__Aim of the task__
Looking at the entries below, state how many lines contain the word "Figure". Give the number alone.

__Supplied material__
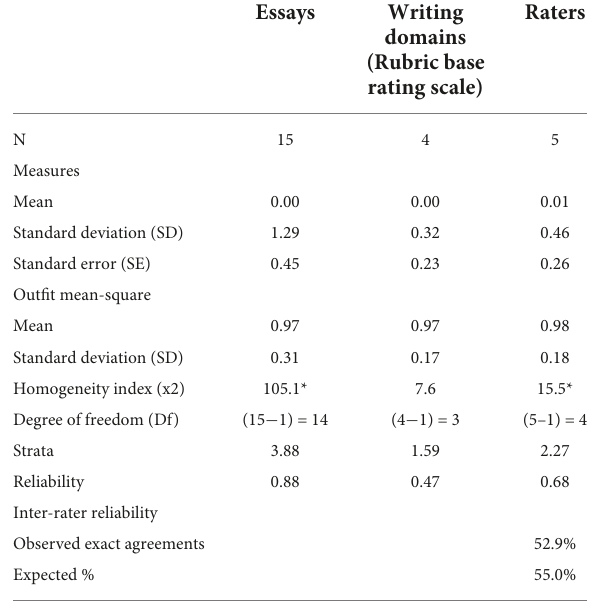
TABLE 4 Analysis of fit statistic for rubric base rating scale.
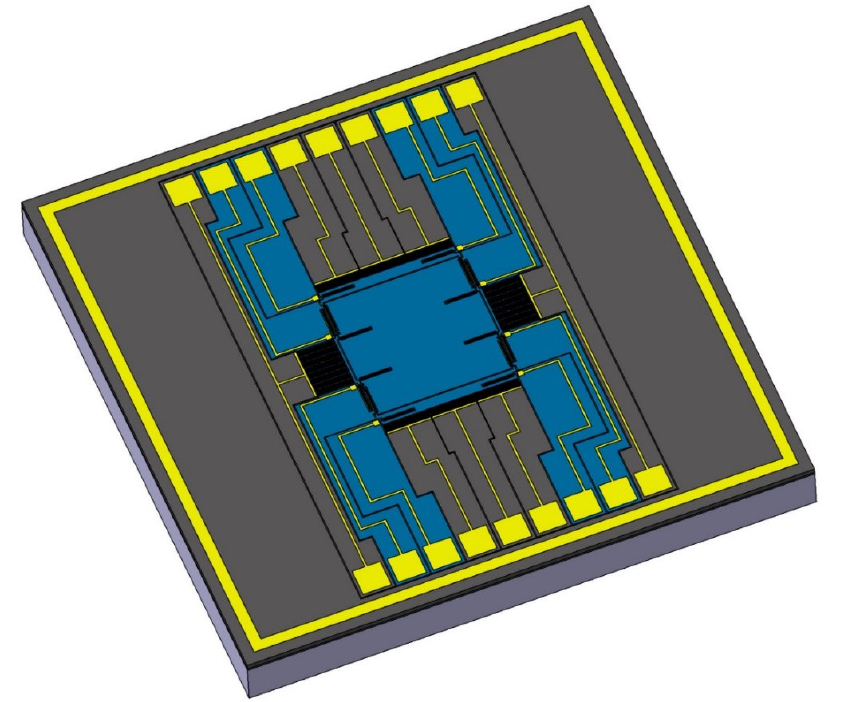
Figure 28. The final model of the SE of the MEMS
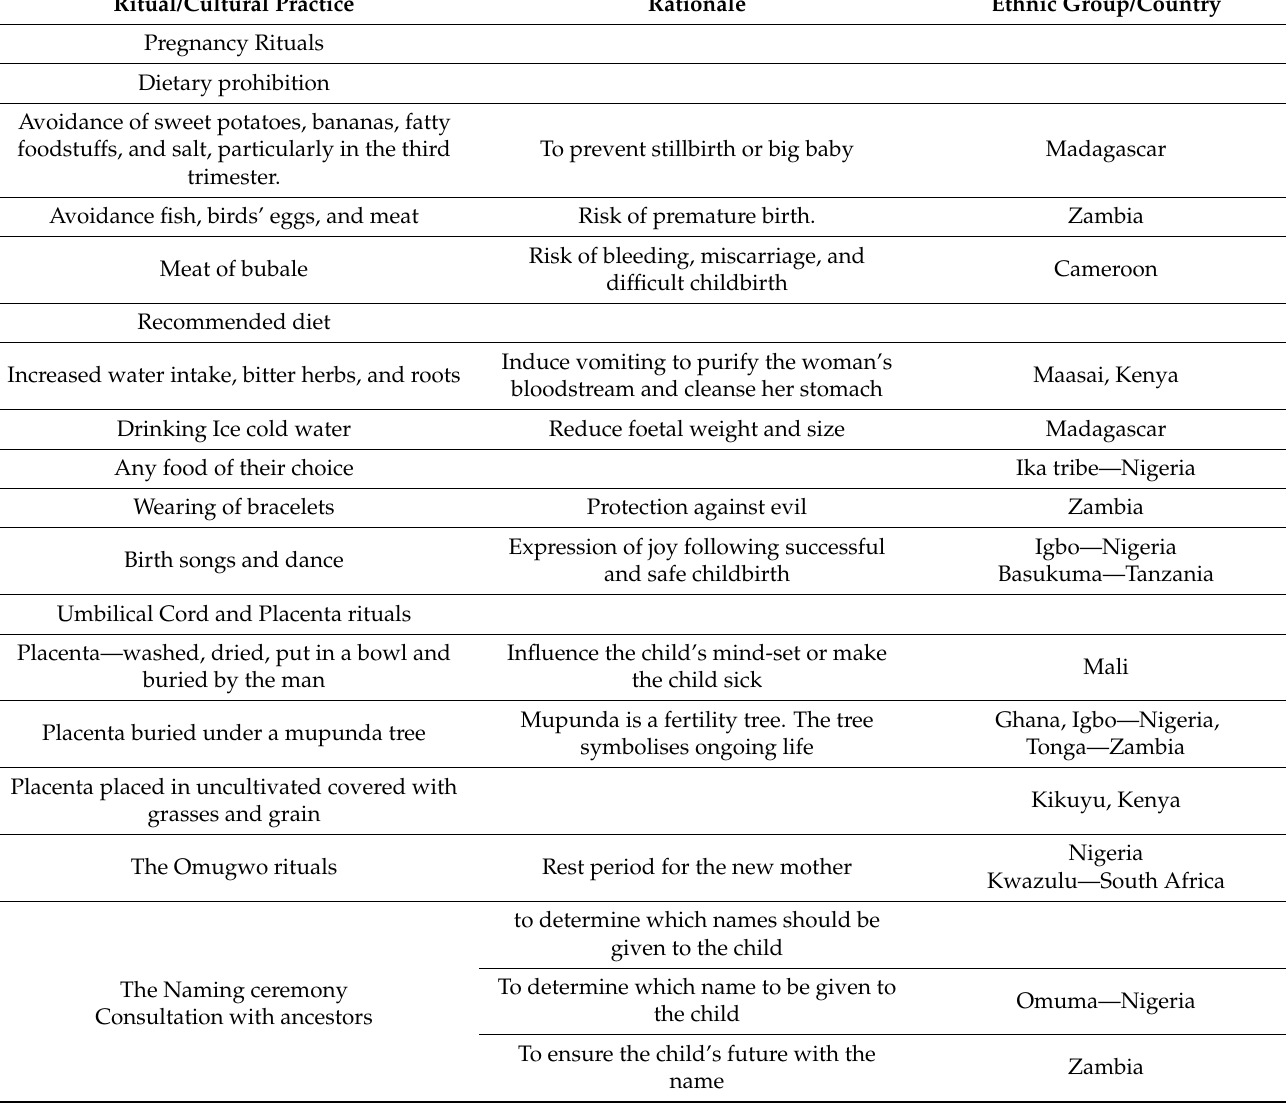
Table 3. Some examples of pregnancy and birth rituals according to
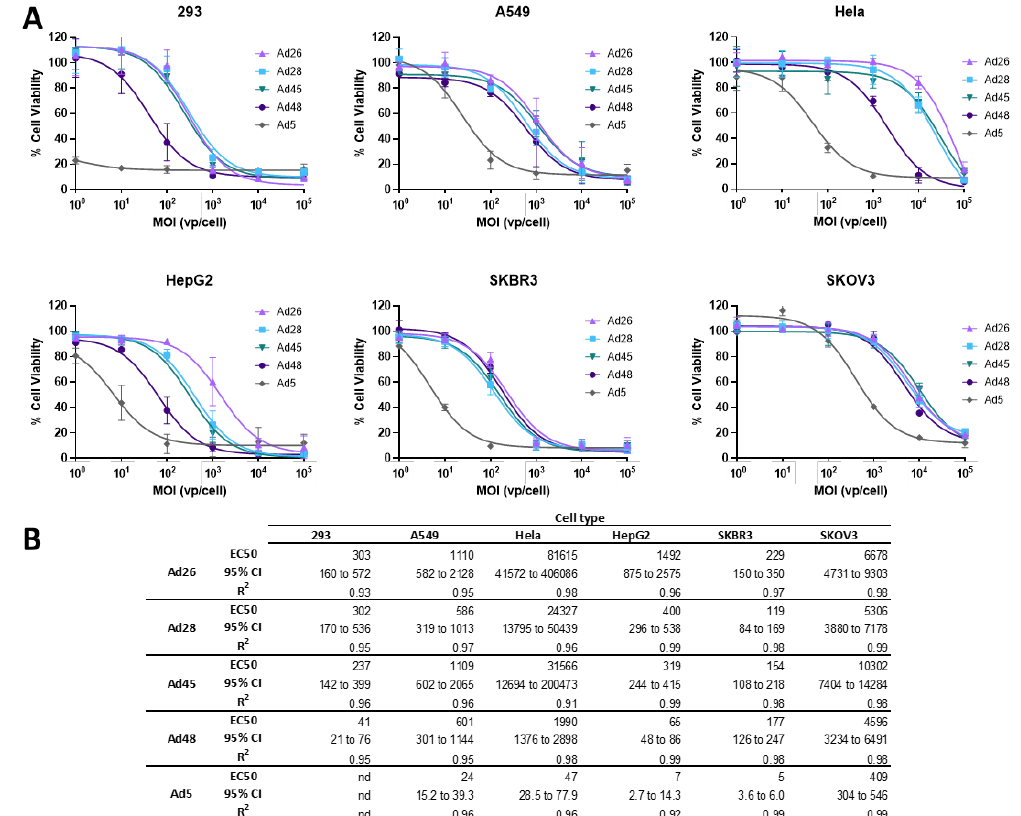
Figure 5. Oncolytic activity of the wild type species D Ads and wild type Ad5. ( A ) The half maximal effective concentration (EC50) of the wild type viruses were determined by infecting cells with serial dilutions of the indicated virus and evaluating cell death 5 days post infection by an MTT assay. Cell viability was determined by comparison to uninfected cell controls. Data is presented as mean ± standard deviation (SD) from three independent experiments. ( B ) EC50s, 95% confidence intervals, and R 2 values are shown in the table.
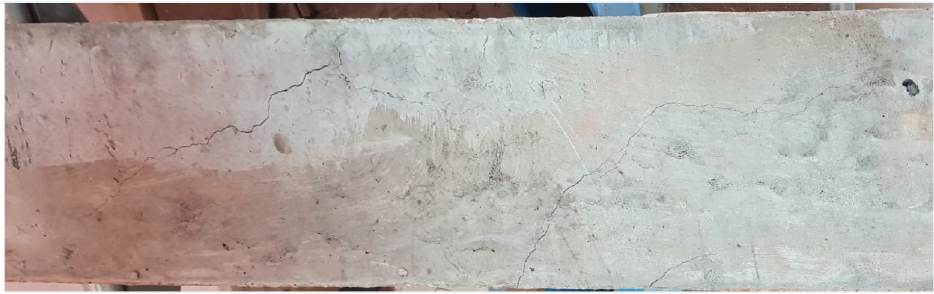
Figure 7: Crack pattern of steel fiber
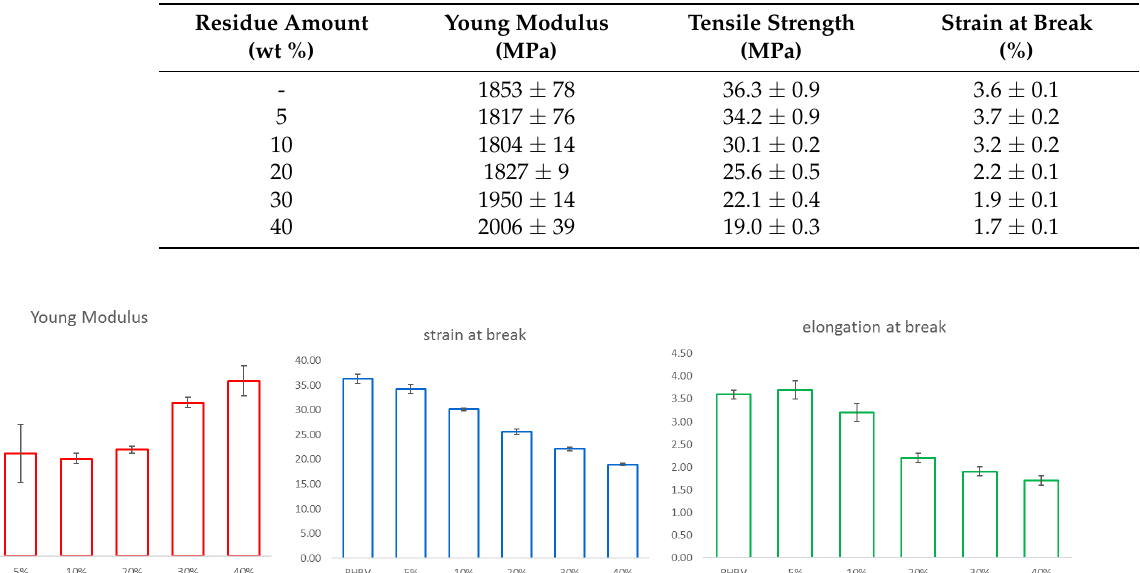
Table 5. Tensile data for composites prepared at 180 ◦ C.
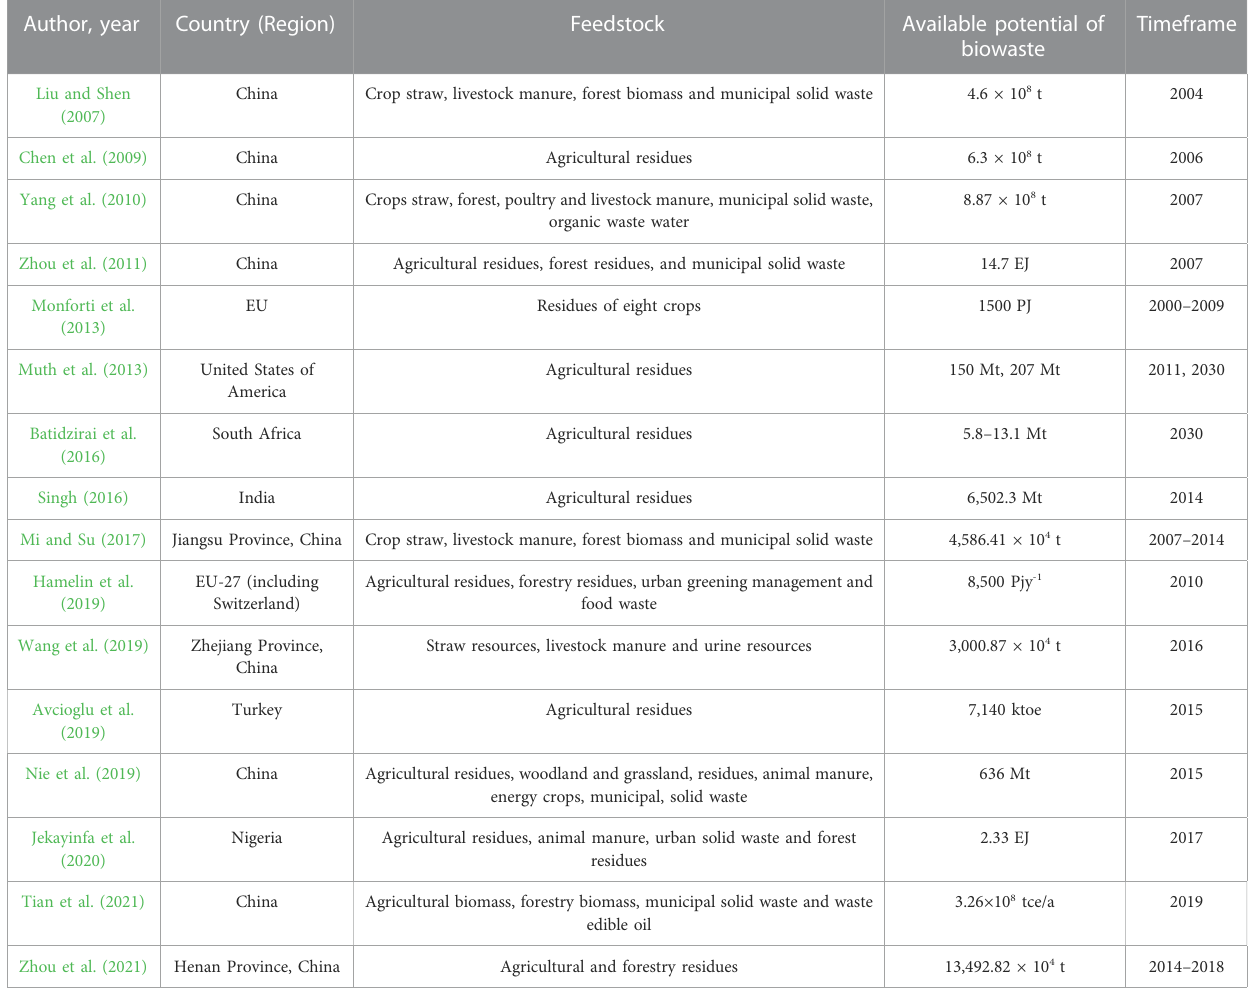
TABLE 1 Summary of biomass energy potential studies in China and other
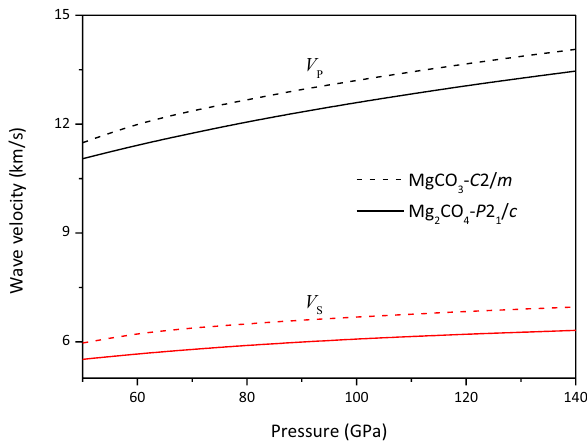
Figure 8. Compression ( V P ) and shear ( V S ) velocities of MgCO 3 - C 2 /m and Mg 2 CO 4 - P 2 1 /c .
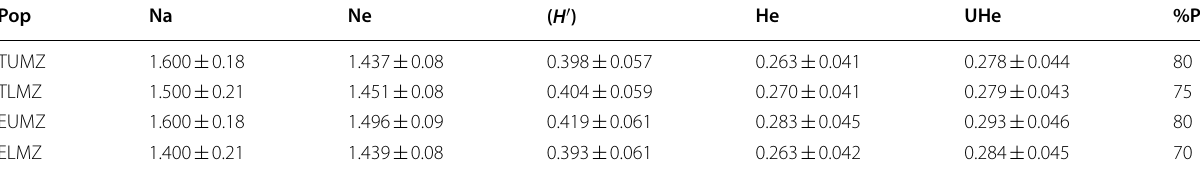
Table 6 Mean number of different alleles (Na), number of effective alleles (Ne), Shannon’s Information Index (H ′ ), expected heterozygosity (He), Unbiased expected heterozygosity (UHe), and percentage of polymorphic loci (% P) of indigenous rhizobia populations based on ARDRA data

__Task solution__
4